BEGIN Text section

PlayStation.Blog: Why was co-op play an important feature for Epic Mickey 2?
Warren Spector, Creative Director, Epic Mickey 2: One of my big problems with a lot of co-op games is that they devolve into “I inflict two to four points of damage with a graphic that looks like a fireball, and you inflict two to four points of damage with a graphic that looks like a spear.” Who cares? We wanted to make sure Mickey and Oswald have completely different skill sets. Of course, they both walk and run. But Mickey has this ability to use paint and thinner to draw and erase things, where Oswald has a remote control that fires bolts of electricity. That allows Oswald to interact with and control our animatronic enemies in ways Mickey can’t.
PSB: How will Epic Mickey 2 leverage PS3’s more powerful hardware to build on its predecessor?
WS: I couldn’t be prouder of the team who worked on the first game; they pushed the limits of what that hardware could do. Our goal is to do the same with PS3. The PS3 is an incredibly powerful piece of hardware…we want to take advantage of its horsepower, so the visual effects will be over the top, the polygon counts higher, the animations smoother.
PSB: What do you think of PS Vita so far?
WS: The screen is amazing, it makes me wish I hadn’t just bought a plasma TV because now I want an OLED TV at home! It looks stunning, it’s like having a PS3 I can take with me. The dual analog sticks feel perfect…it’s a pretty swell little device.

END Text section
BEGIN Material shown

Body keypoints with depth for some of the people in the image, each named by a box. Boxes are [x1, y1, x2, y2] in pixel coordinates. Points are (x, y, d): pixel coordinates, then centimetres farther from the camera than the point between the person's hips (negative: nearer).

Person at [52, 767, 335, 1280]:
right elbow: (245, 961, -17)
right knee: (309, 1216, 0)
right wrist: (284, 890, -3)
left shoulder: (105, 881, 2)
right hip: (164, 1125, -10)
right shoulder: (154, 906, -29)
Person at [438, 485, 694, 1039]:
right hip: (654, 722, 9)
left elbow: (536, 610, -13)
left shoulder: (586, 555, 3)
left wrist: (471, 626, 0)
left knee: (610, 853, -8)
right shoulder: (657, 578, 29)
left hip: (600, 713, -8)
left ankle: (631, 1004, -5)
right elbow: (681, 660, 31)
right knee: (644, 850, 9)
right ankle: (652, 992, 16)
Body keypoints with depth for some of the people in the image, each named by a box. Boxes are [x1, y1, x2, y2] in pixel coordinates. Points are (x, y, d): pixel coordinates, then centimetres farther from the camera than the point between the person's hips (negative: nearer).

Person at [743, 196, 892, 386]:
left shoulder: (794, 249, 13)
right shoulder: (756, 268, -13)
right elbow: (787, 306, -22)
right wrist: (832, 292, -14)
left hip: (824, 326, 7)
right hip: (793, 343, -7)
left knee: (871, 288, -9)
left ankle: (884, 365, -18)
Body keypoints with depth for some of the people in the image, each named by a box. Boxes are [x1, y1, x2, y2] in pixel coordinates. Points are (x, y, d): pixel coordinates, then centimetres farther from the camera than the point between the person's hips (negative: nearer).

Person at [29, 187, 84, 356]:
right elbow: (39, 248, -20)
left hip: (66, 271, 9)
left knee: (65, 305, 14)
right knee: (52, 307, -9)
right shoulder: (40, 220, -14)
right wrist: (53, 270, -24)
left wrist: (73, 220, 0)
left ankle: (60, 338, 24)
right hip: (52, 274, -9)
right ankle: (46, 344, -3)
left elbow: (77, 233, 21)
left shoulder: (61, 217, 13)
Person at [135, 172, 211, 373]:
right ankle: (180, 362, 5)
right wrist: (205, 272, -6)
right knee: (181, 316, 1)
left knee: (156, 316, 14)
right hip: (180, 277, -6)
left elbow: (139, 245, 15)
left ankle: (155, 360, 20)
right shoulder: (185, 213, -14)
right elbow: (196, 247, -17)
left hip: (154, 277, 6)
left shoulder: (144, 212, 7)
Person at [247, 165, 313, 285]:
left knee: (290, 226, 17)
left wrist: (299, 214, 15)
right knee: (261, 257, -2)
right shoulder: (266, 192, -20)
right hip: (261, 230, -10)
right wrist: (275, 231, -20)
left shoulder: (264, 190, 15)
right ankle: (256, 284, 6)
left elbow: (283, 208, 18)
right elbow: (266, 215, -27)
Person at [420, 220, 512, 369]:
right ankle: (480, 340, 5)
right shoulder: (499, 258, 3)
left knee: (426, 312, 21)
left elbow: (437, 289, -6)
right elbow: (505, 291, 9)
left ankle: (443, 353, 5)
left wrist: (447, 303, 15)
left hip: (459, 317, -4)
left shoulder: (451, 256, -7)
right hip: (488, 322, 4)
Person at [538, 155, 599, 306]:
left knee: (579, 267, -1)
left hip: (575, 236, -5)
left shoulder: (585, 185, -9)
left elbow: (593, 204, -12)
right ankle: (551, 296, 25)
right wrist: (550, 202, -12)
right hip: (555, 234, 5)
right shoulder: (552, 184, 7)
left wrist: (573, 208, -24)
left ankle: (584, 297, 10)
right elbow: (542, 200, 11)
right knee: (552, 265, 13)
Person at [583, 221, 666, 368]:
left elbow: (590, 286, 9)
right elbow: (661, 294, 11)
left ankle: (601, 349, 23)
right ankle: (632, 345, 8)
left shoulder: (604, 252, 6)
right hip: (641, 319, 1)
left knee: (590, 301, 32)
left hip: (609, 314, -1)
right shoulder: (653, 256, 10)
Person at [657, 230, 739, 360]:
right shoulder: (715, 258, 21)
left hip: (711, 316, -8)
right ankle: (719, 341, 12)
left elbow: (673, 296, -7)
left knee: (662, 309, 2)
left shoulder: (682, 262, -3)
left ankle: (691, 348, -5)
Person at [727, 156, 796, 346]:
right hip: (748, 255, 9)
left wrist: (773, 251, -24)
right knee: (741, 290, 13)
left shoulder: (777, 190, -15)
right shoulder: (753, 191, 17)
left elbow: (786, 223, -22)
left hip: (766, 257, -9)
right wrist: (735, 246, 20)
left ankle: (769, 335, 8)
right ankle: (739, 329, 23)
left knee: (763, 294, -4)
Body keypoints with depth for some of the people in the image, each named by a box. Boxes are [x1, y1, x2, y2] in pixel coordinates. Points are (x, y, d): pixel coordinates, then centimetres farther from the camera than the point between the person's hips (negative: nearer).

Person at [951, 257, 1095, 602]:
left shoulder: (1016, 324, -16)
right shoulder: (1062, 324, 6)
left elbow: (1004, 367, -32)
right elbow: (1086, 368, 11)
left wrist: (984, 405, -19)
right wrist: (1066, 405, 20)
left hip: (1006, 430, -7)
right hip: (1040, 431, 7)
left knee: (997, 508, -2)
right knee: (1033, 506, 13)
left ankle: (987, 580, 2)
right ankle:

END Material shown

_Work order 1_
Copy the part of the Epic Mickey 2 interview starting with "Warren Spector, Creative" and going on through "ways Mickey can’t.".
_Work order 2_
In the Epic Mickey 2 interview, what device does Oswald have that fires bolts of electricity?
_Work order 3_
Summarize the Epic Mickey 2 interview in two sentences.

_Written solution 1_
Warren Spector, Creative Director, Epic Mickey 2: One of my big problems with a lot of co-op games is that they devolve into “I inflict two to four points of damage with a graphic that looks like a fireball, and you inflict two to four points of damage with a graphic that looks like a spear.” Who cares? We wanted to make sure Mickey and Oswald have completely different skill sets. Of course, they both walk and run. But Mickey has this ability to use paint and thinner to draw and erase things, where Oswald has a remote control that fires bolts of electricity. That allows Oswald to interact with and control our animatronic enemies in ways Mickey can’t.

_Written solution 2_
A remote control.

_Written solution 3_
Warren Spector explains that co-op play gives Mickey and Oswald completely different skill sets: Mickey draws and erases things with paint and thinner, while Oswald uses an electricity-firing remote control to interact with and control animatronic enemies. He also says the team wants to push the PS3's hardware with over-the-top visual effects, higher polygon counts and smoother animations, and he praises the PS Vita's stunning screen and dual analog sticks.